I never thought I’d laugh so hard at abortion jokes. Don’t get me wrong — director Todd Solondz’s mind-bending “Palindromes” is a class act through and through — it just happens to deal with some very serious issues in an uncomfortably funny way.

The movie tells the story of Aviva, a young girl who announces to her mother (played brilliantly by Ellen Barkin) that she wants to have lots of babies “because that way I would have lots of people to love.” When a boy impregnates her and she explains to her parents that she wants to keep the baby, her mother forces her to have an abortion, pleading, “It’s not a baby! Yet! It’s like it’s just a tumor!”

Soon after her abortion and the realization that her own mother’s love is somewhat conditional, Aviva runs away from home only to have motel-room anal sex with a meek truck driver named Joe (Stephen Adly-Guirgis). But it’s not rape — Aviva asks him to do it and thanks him afterward (“I never knew it was so beautiful”). Soon after the intercourse, though, Joe ditches her, and Aviva is taken into a loving family led by a woman named Mama Sunshine (Debra Monk). When Joe shows up at the Sunshine house, however, things get really interesting. Oh, and did I mention that Aviva is played by eight actors throughout the movie — including a 6-year-old black girl, a white male teenager and Jennifer Jason Leigh?

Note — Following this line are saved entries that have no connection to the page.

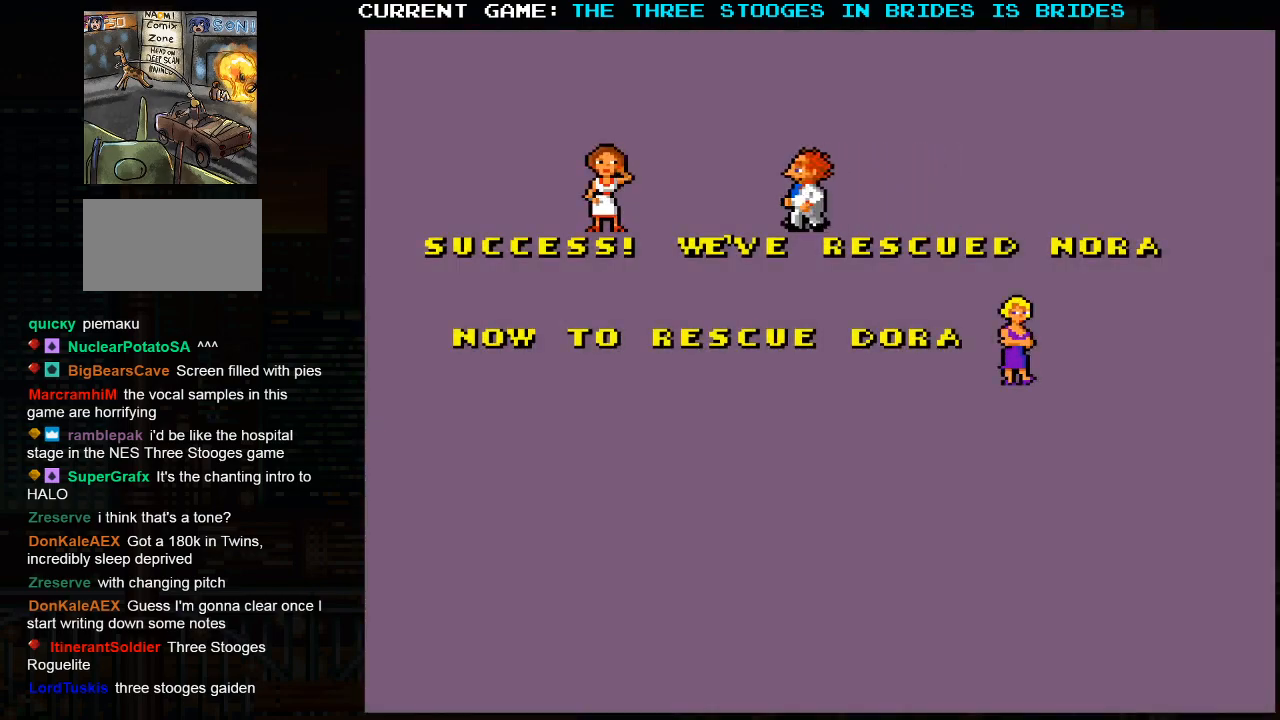
{"dt_ms": 500, "buttons": [], "left_stick": "right", "events": [[183, "left_stick", "right"], [333, "left_stick", "left"], [450, "left_stick", "right"]]}
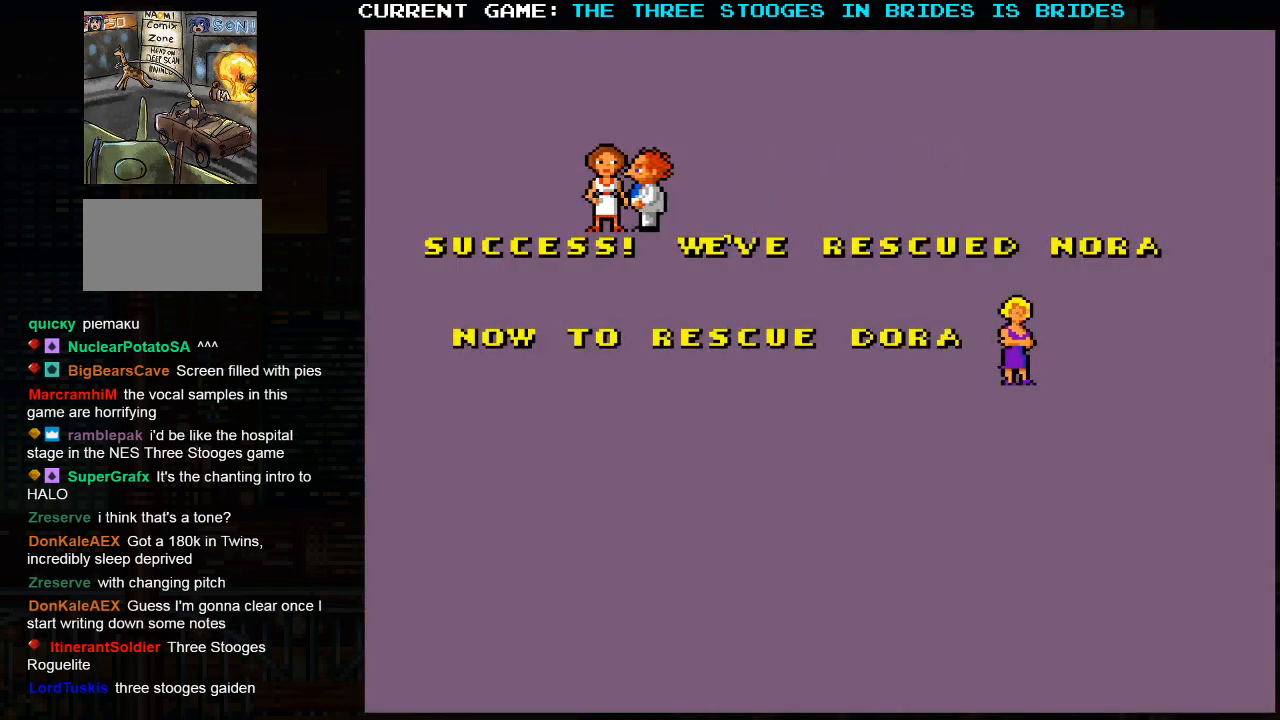
{"dt_ms": 500, "buttons": [], "left_stick": "center", "events": [[50, "left_stick", "left"], [150, "left_stick", "right"], [300, "left_stick", "center"]]}
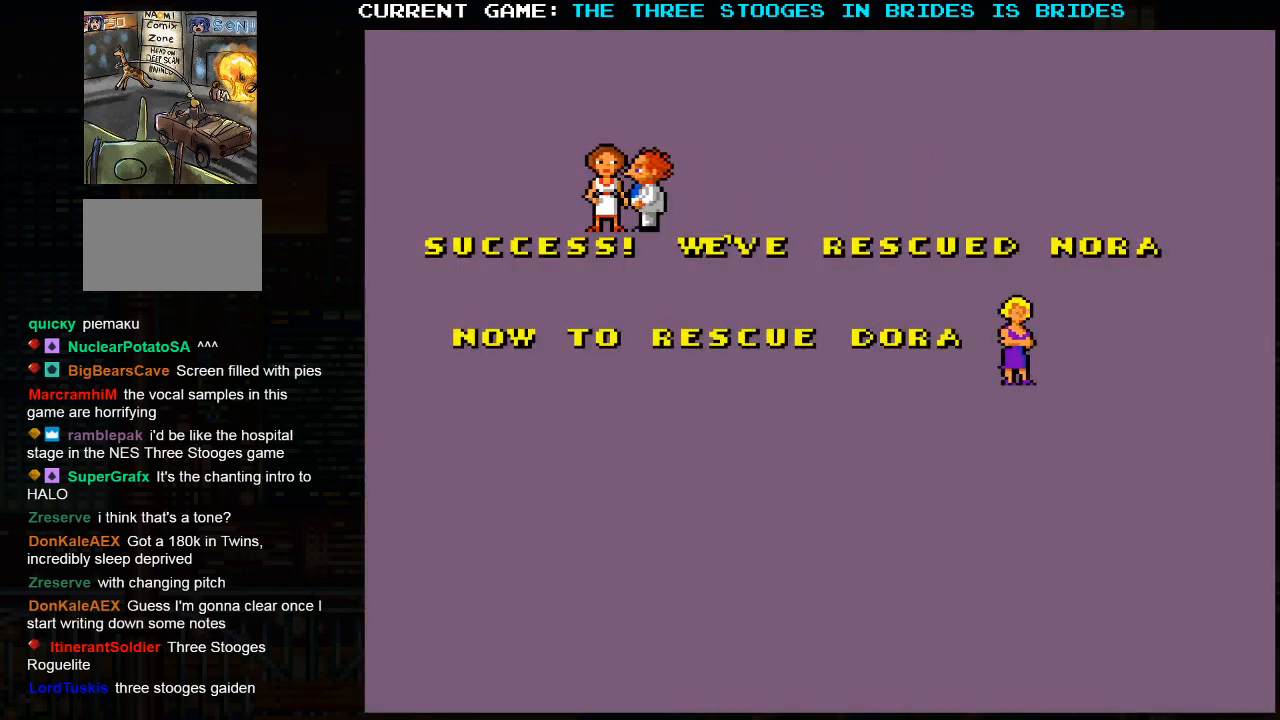
{"dt_ms": 500, "buttons": [], "left_stick": "center", "events": []}
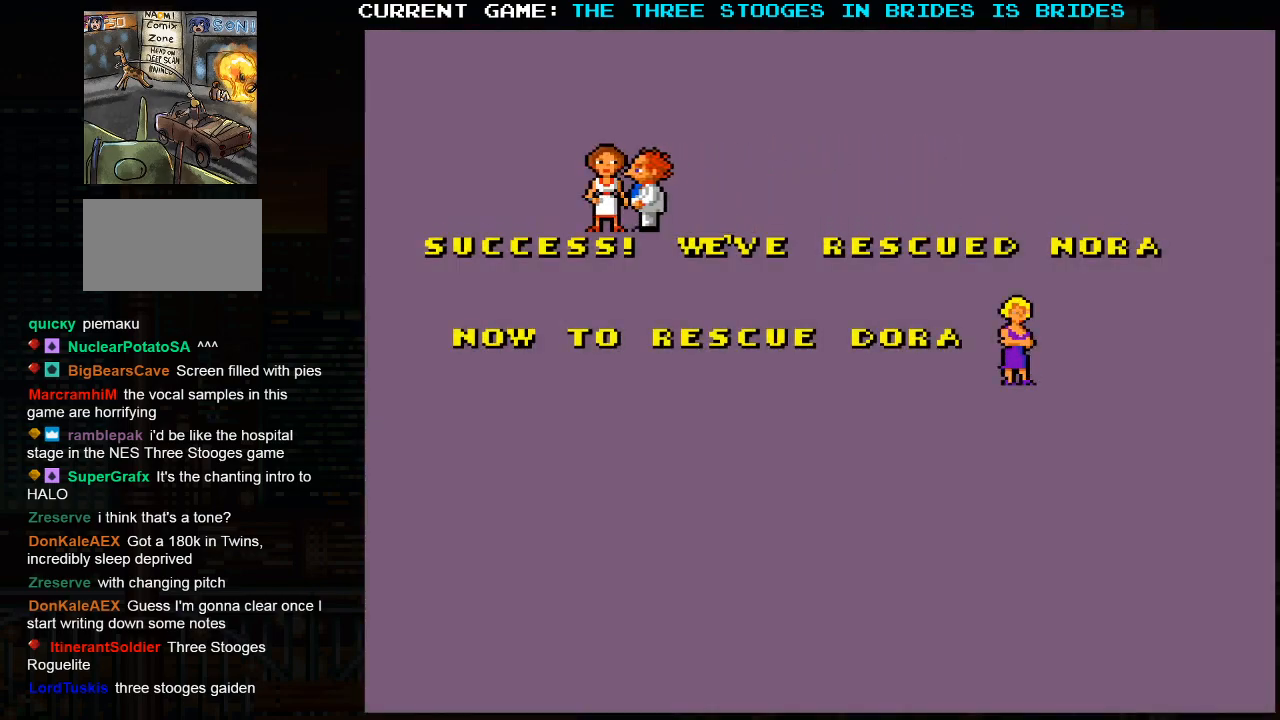
{"dt_ms": 500, "buttons": [], "left_stick": "center", "events": []}
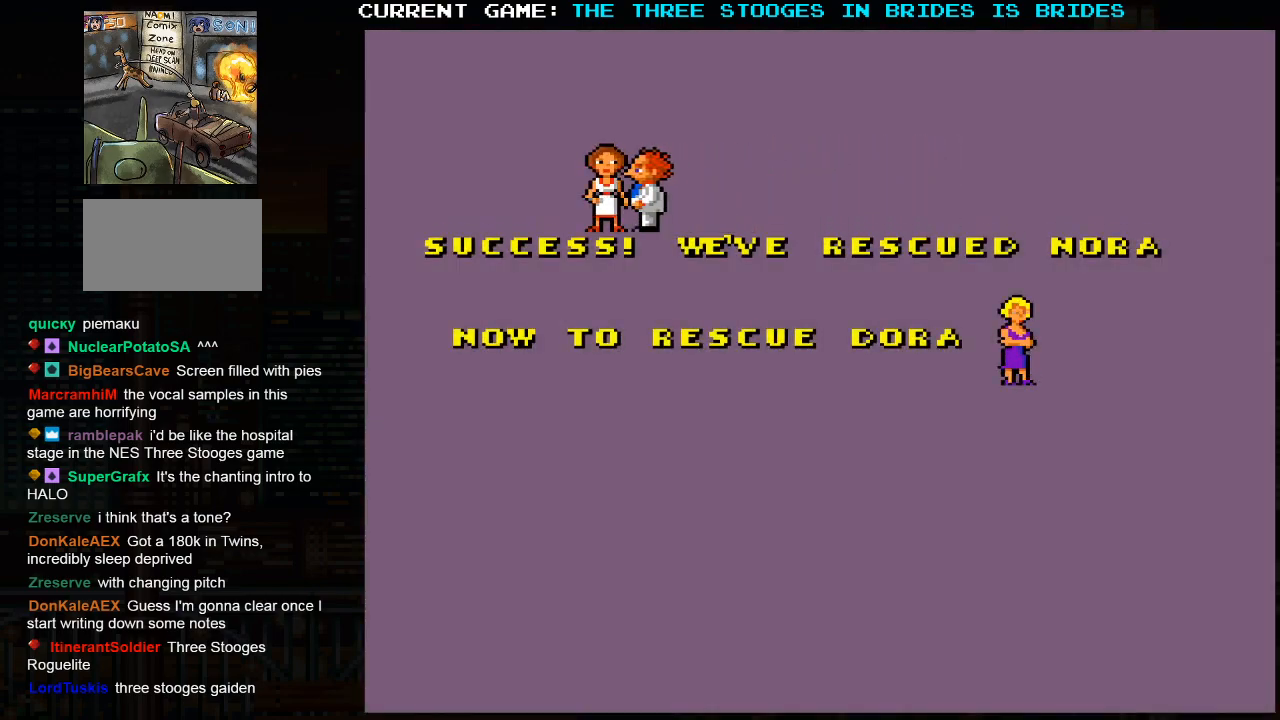
{"dt_ms": 500, "buttons": [], "left_stick": "center", "events": []}
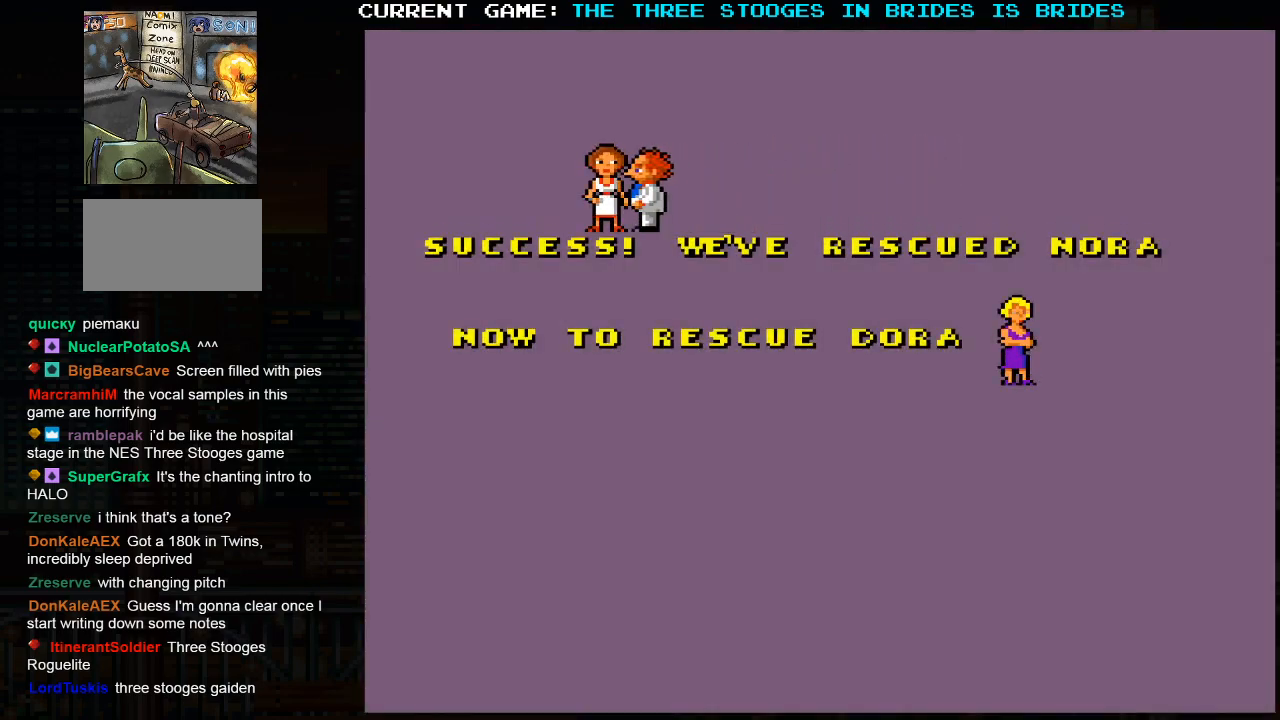
{"dt_ms": 500, "buttons": [], "left_stick": "center", "events": []}
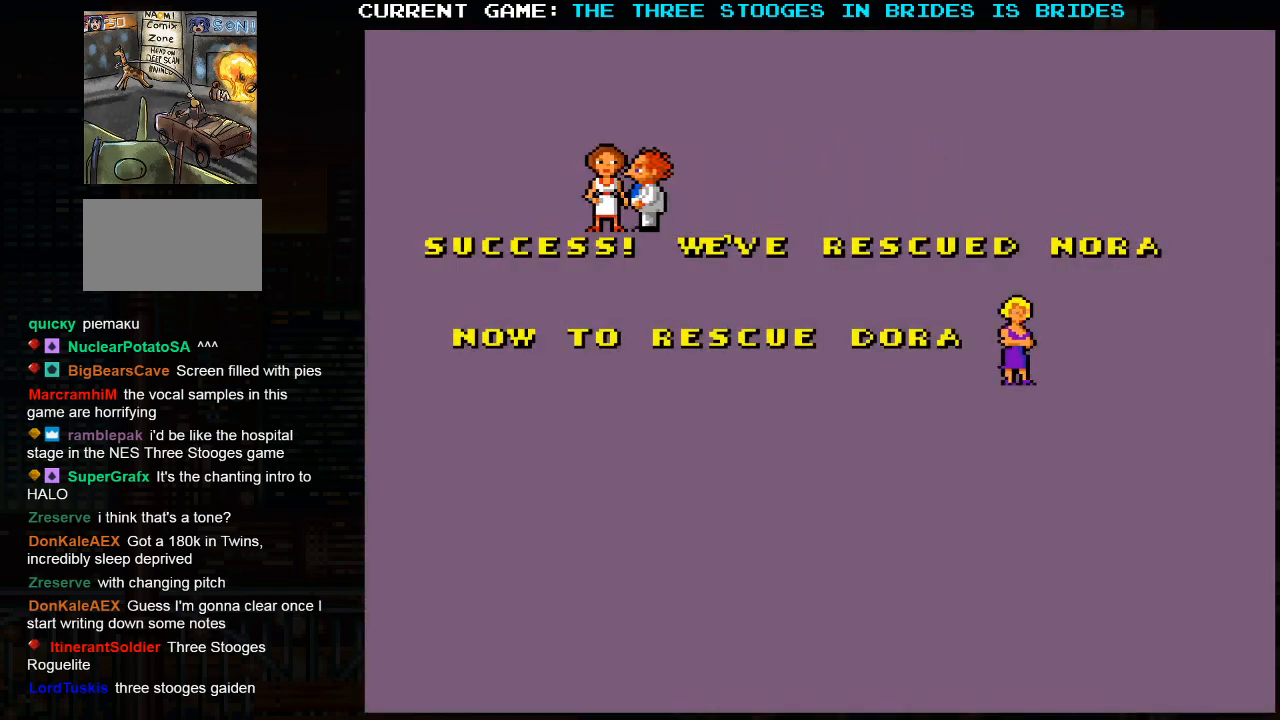
{"dt_ms": 500, "buttons": ["SQUARE"], "left_stick": "center", "events": [[250, "SQUARE", "down"]]}
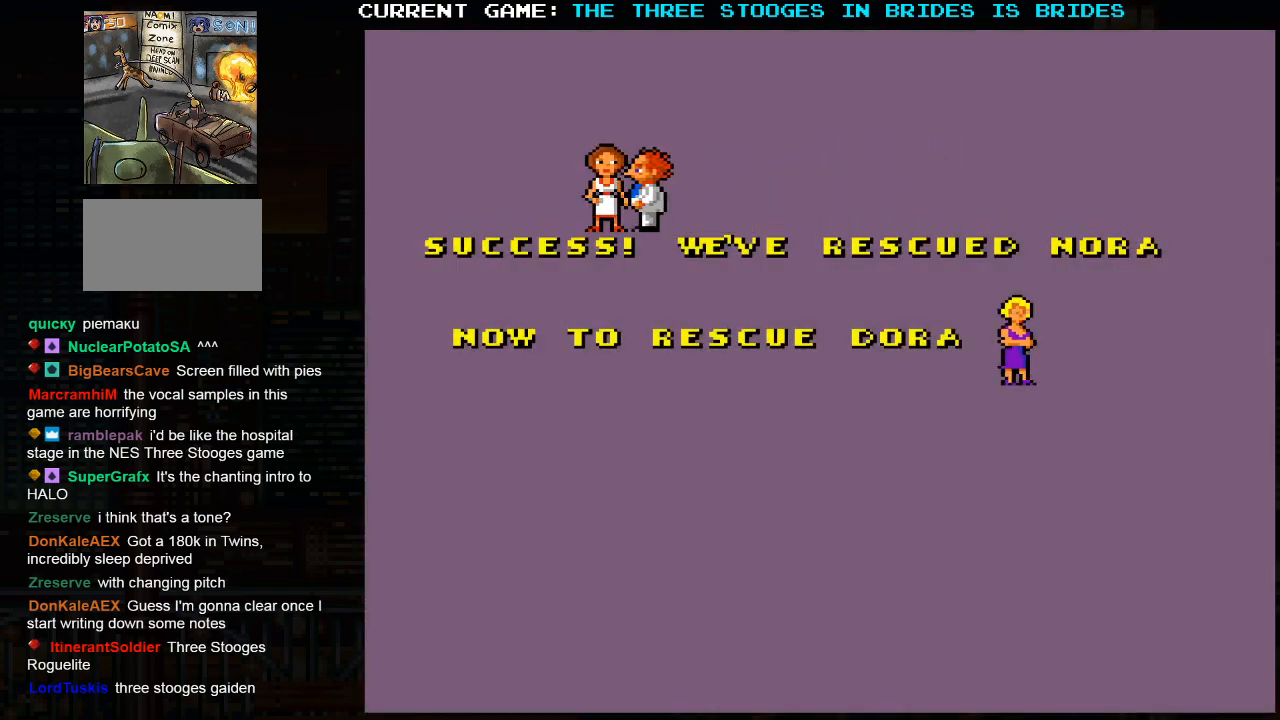
{"dt_ms": 500, "buttons": ["SQUARE"], "left_stick": "center", "events": []}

While it may sound like a politically left-minded film, “Palindromes” manages to expose major flaws in liberal and conservative doctrine equally, questioning the base values of both. Solondz makes monsters of both pro-lifers and pro-choicers, and by the end of the film I wasn’t sure what I thought anymore — a fact which I attribute to Solondz’s genius storytelling and not my own weak convictions.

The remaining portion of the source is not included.